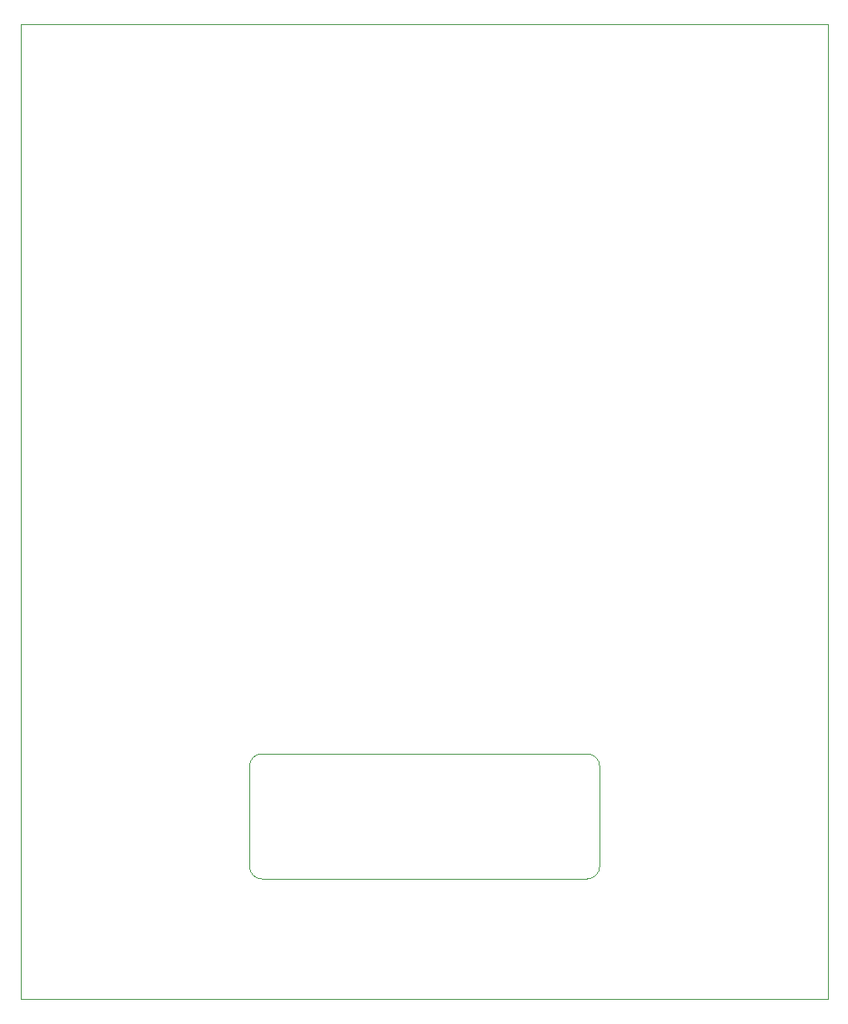
<source format=gm1>
%TF.GenerationSoftware,KiCad,Pcbnew,(6.0.5)*%
%TF.CreationDate,2022-07-09T16:35:03-07:00*%
%TF.ProjectId,solar-panel-side-X-plus,736f6c61-722d-4706-916e-656c2d736964,rev?*%
%TF.SameCoordinates,Original*%
%TF.FileFunction,Profile,NP*%
%FSLAX46Y46*%
G04 Gerber Fmt 4.6, Leading zero omitted, Abs format (unit mm)*
G04 Created by KiCad (PCBNEW (6.0.5)) date 2022-07-09 16:35:03*
%MOMM*%
%LPD*%
G01*
G04 APERTURE LIST*
%TA.AperFunction,Profile*%
%ADD10C,0.050000*%
%TD*%
G04 APERTURE END LIST*
D10*
X120650000Y-130810000D02*
X120650000Y-120650000D01*
X156210000Y-120650000D02*
X156210000Y-130810000D01*
X121920000Y-119380000D02*
X154940000Y-119380000D01*
X154940000Y-132080000D02*
X121920000Y-132080000D01*
X97400000Y-144310000D02*
X97400000Y-45310000D01*
X179400000Y-45310000D02*
X97400000Y-45310000D01*
X97400000Y-144310000D02*
X179400000Y-144310000D01*
X179400000Y-144310000D02*
X179400000Y-45310000D01*
X156210000Y-120650000D02*
G75*
G03*
X154940000Y-119380000I-1270000J0D01*
G01*
X120650000Y-130810000D02*
G75*
G03*
X121920000Y-132080000I1270000J0D01*
G01*
X121920000Y-119380000D02*
G75*
G03*
X120650000Y-120650000I0J-1270000D01*
G01*
X154940000Y-132080000D02*
G75*
G03*
X156210000Y-130810000I0J1270000D01*
G01*
M02*

</source>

^^^^^^^^

> _Work required_: Copy out every line from the material above in which the word "format" appears.

> _Exercise answer_:
<source format=gm1>
G04 Gerber Fmt 4.6, Leading zero omitted, Abs format (unit mm)*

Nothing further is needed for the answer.